Lidocaine Induce Neurotoxicity and Peripheral Nerve Injury in Trigeminal Nerve System

Hue Vang *

Department of Dental Basic Sciences, Faculty of Dentistry, University of Health Sciences, Lao PDR.

Viengsavanh Inthakoun

Department of Dental Basic Sciences, Faculty of Dentistry, University of Health Sciences, Lao PDR.

Phimfalee Sayaxang

Department of Dental Basic Sciences, Faculty of Dentistry, University of Health Sciences, Lao PDR.

Phetmany Sihavong

Department of Dental Basic Sciences, Faculty of Dentistry, University of Health Sciences, Lao PDR.

Anhtana Photsavang

Department of Dental Basic Sciences, Faculty of Dentistry, University of Health Sciences, Lao PDR.

Vimonlak Bouphavanh

Department of Dental Basic Sciences, Faculty of Dentistry, University of Health Sciences, Lao PDR.

Khanphet Luangamat

Department of Dental Basic Sciences, Faculty of Dentistry, University of Health Sciences, Lao PDR.

Maiboun Simalavong

Division of Administration and Academic, Faculty of Dentistry, University of Health Sciences, Lao PDR.

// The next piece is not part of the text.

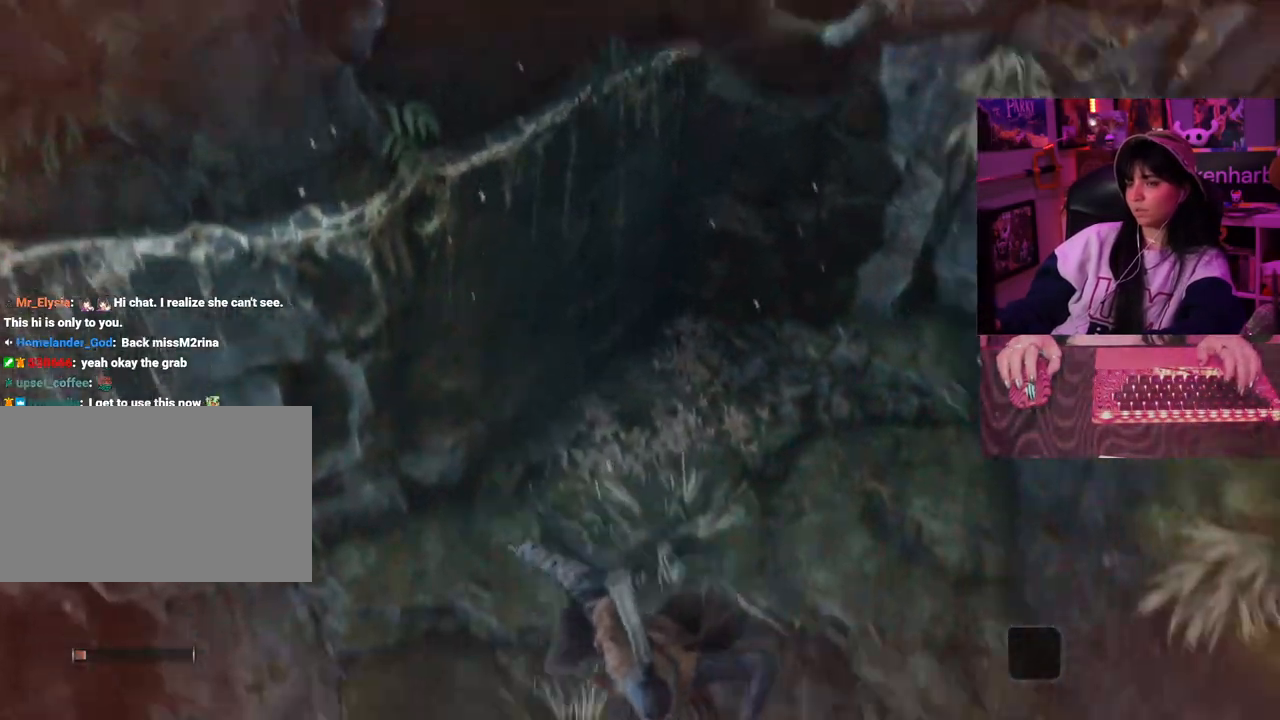
{"keys": ["w"], "mouse": [], "events": [[17, "d", "down"], [117, "d", "up"]]}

*Author to whom correspondence should be addressed.


Abstract

Objectives: Local anesthetics (LAs) are widely used in dentistry for their ability to block nerve impulses, particularly lidocaine. However, LAs can commonly cause neurotoxicity In vitro and In vivo. Our study investigated the neurotoxic effects of lidocaine and the occurrence of peripheral nerve injury when lidocaine is injected for local or regional anesthesia in the oro-facial area.

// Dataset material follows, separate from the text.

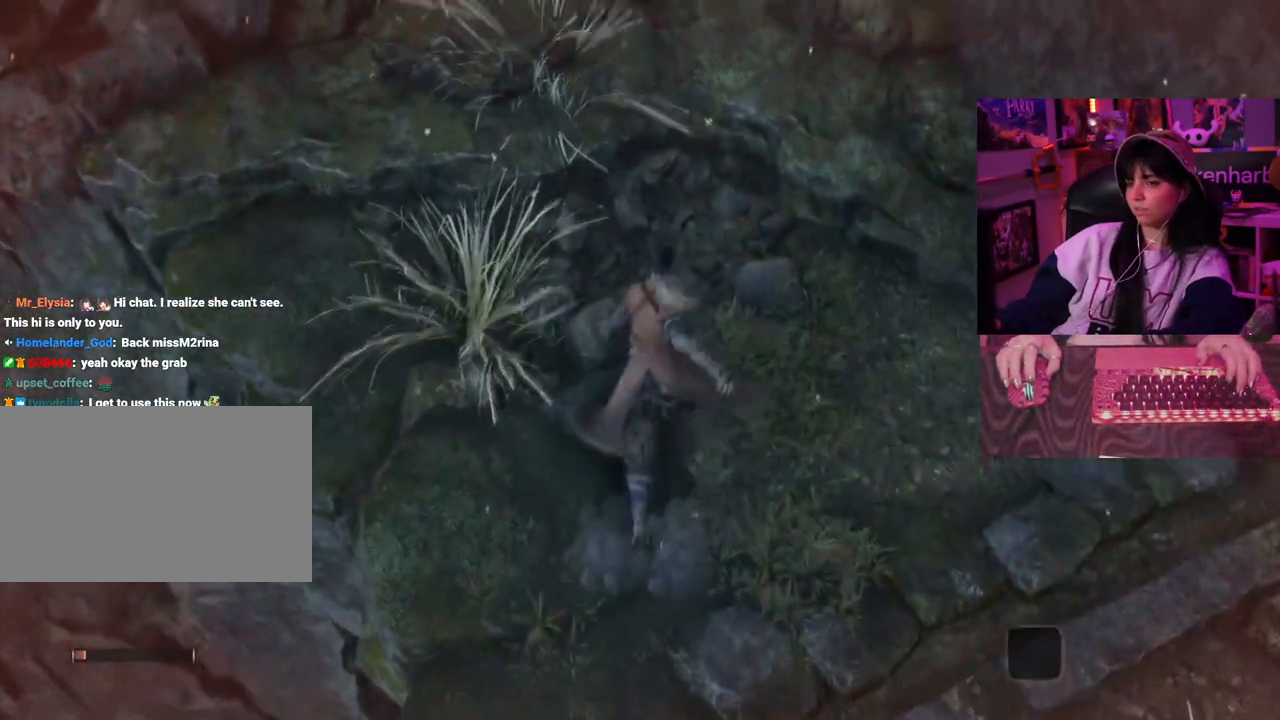
{"keys": ["w"], "mouse": [], "events": []}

Methods: Sprague-Dawley rats were used in trigeminal ganglion (TG) neuron preparation and incubated with lidocaine. Cell death was assessed using a visual microscope. Nerve injury was detected by activating transcription Factor 3 (ATF3) expression in TG neurons after lidocaine injection into the trigeminal nerve endings in the infraorbital area.

Results: The rat TG neurons were killed by lidocaine after 24 hours of incubation. Cell death depends on the concentration of lidocaine, resulting in 39.83% cell death at 10 mM lidocaine, 75.20% at 20 mM lidocaine, and 89.90% at 50 mM (p<0.03), compared to 1.56% in saline. The cell membrane was damaged, and the nuclei showed signs of fragmentation in DAPI staining. Nerve injury was indicated by ATF3 immunoreactivity (IR) in the nuclei of TG neurons in the maxillary area of the TG in naïve (n=10), saline (n=50), 1% lidocaine (n=95), 2% lidocaine (n=319) (p<0.02), and 5% lidocaine (n=433) groups (p<0.01).

Conclusion: Lidocaine may induce neurotoxicity and nerve injury in vitro and in vivo at clinical concentrations or in cases of overdose.

Keywords: Lidocaine, immunohistochemistry, neurotoxicity, trigeminal nerve system


How to Cite

Vang , Hue, Viengsavanh Inthakoun, Phimfalee Sayaxang, Phetmany Sihavong, Anhtana Photsavang, Vimonlak Bouphavanh, Khanphet Luangamat, and Maiboun Simalavong. 2024. “Lidocaine Induce Neurotoxicity and Peripheral Nerve Injury in Trigeminal Nerve System”. Asian Journal of Dental Sciences 7 (1):156-64. https://journalajds.com/index.php/AJDS/article/view/190.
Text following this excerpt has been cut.